05 July 2014

The Stories of Edith Wharton

Edith Wharton was a prolific writer of stories - maybe call them tales - but not short stories because hardly any of them are what we would now classify as short. She favoured the extended story, often with multiple characters and issues. She produced over eighty stories - nearly as many as her good friend Henry James who clocked up over a hundred - and they cover an impressive range of topics and themes. Social climbing and snobbery; Anglo-American relations; art and artists; tragedies of everyday life; and even ghost stories, for which she had a great fondness. She also produced these shorter works between an impressive series of full length novels, such as The House of Mirth, The Age of Innocence, and The Custom of the Country.

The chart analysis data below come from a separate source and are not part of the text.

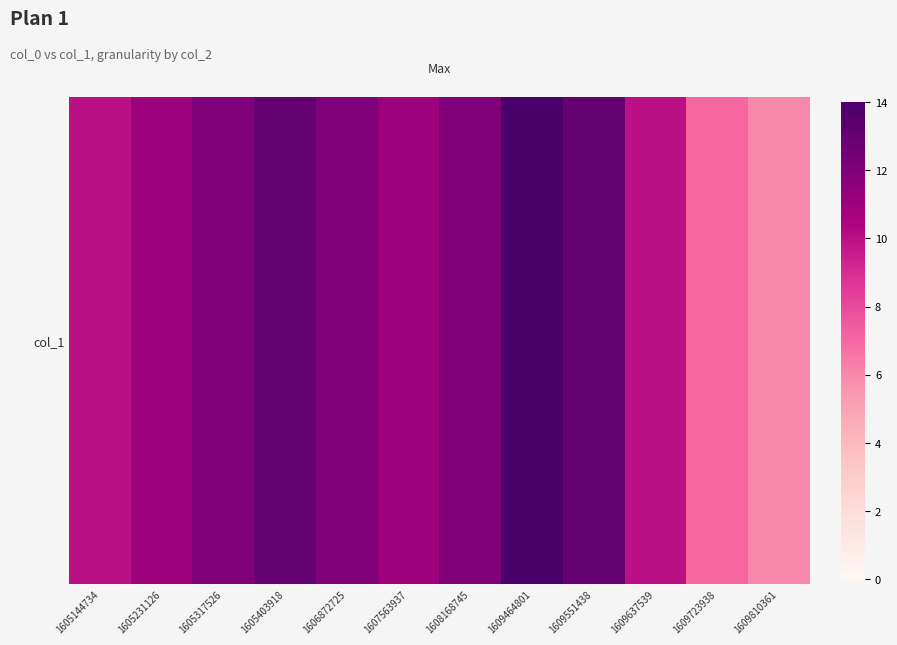

How many distinct data groups are displayed?

1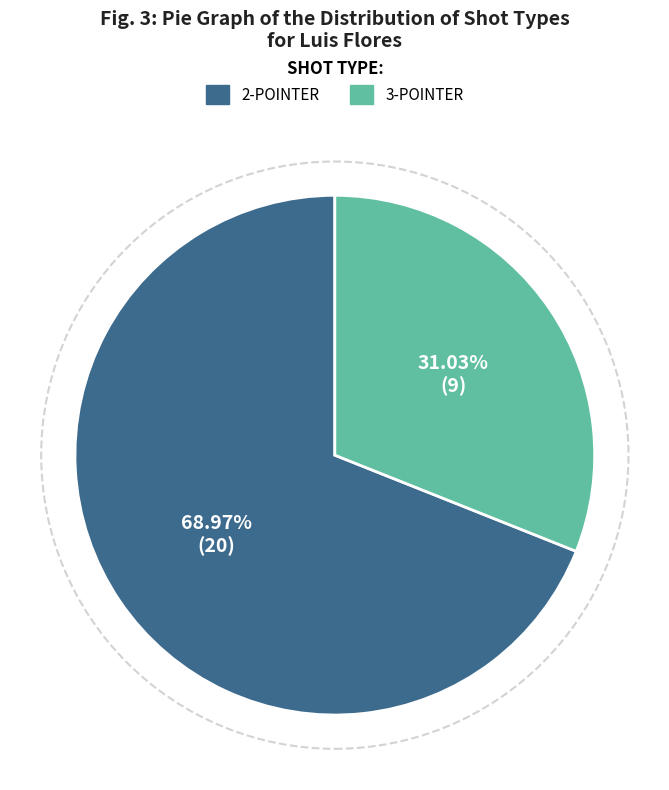

Is there any slice that represents more than half of the pie?

Yes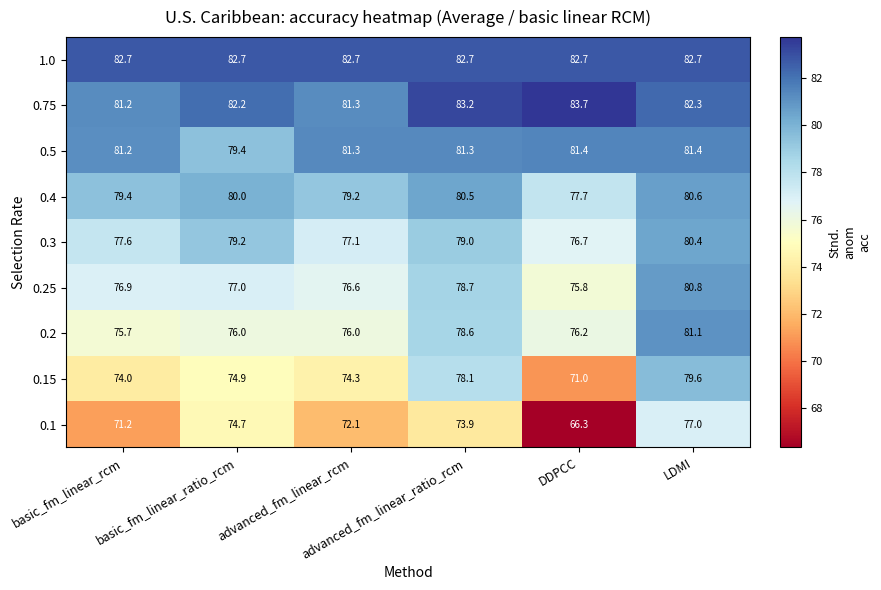

How many 0.5 values are between 81 and 82?

5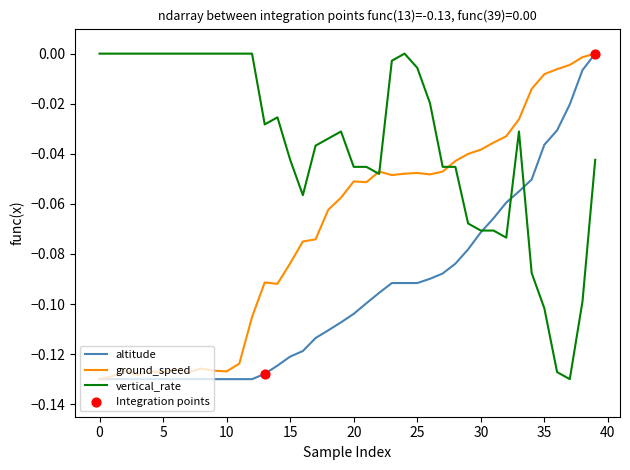

Which series has the largest total across all categories?

vertical_rate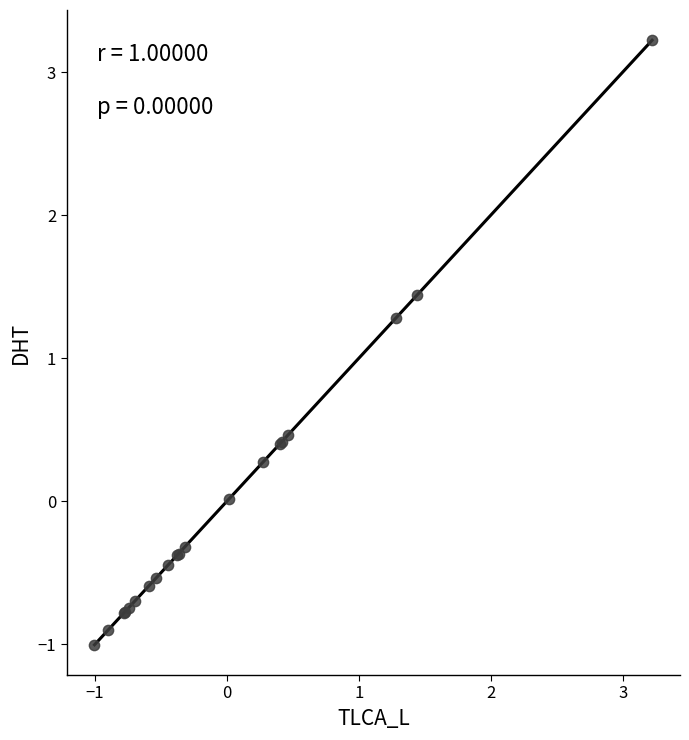

What Y value in the scatter plot is closest to 1?

1.3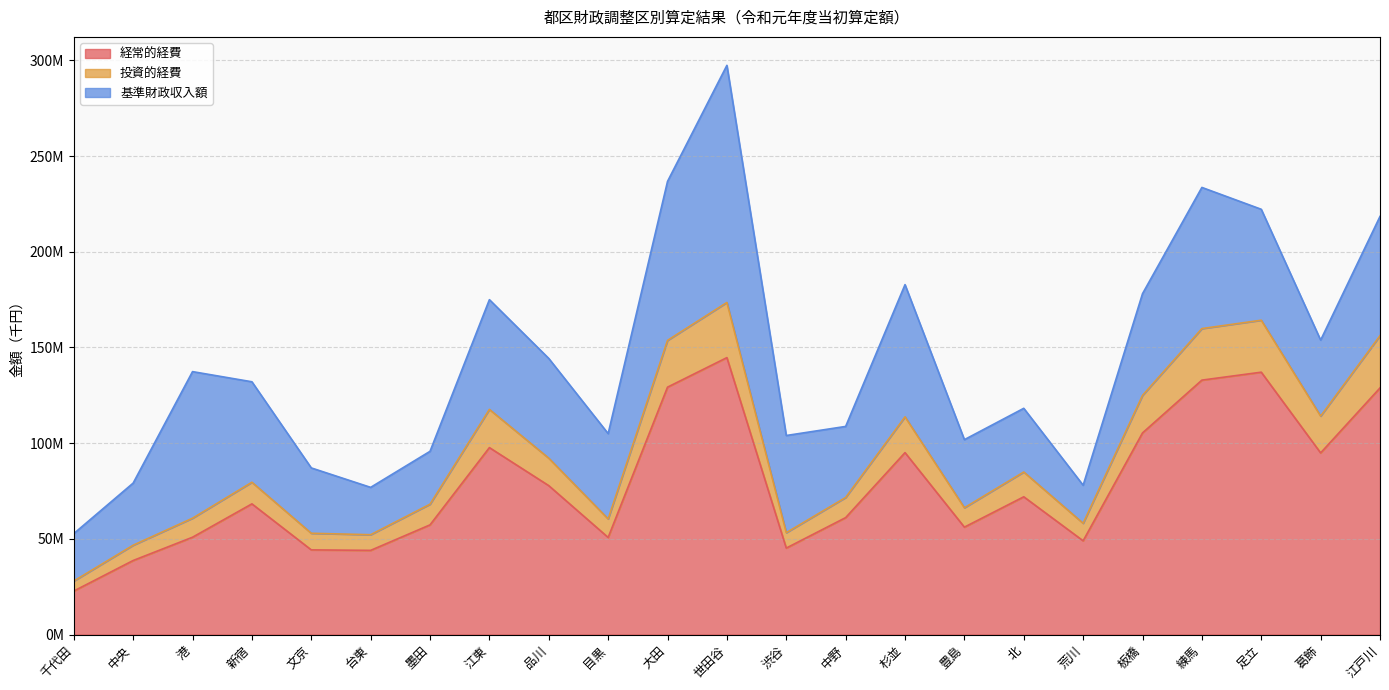

What are all the series names shown in the legend?

経常的経費, 投資的経費, 基準財政収入額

It has to be said that they vary in quality. Some of the weakest seem to have been written just to fill space in the many literary and upmarket magazines for which she wrote. But her writing style is fluent and elegant no matter what her subject, and the best of her tales are tightly constructed masterpieces of the genre. Xingu is a very amusing and much anthologised satire of a ladies' reading circle; After Holbein is a macabre account of old age and senility (prefiguring Evelyn Waugh); The Pretext is an almost heartbreaking study of a middle-aged woman who has fallen in love with a younger man; and The Touchstone (one of her earliest and longest tales, which qualifies as a novella) might well contain a self-portrait of Wharton herself in the figure of Margaret Aubyn, a novelist whose early love letters to a young man cause him moral problems long after her death.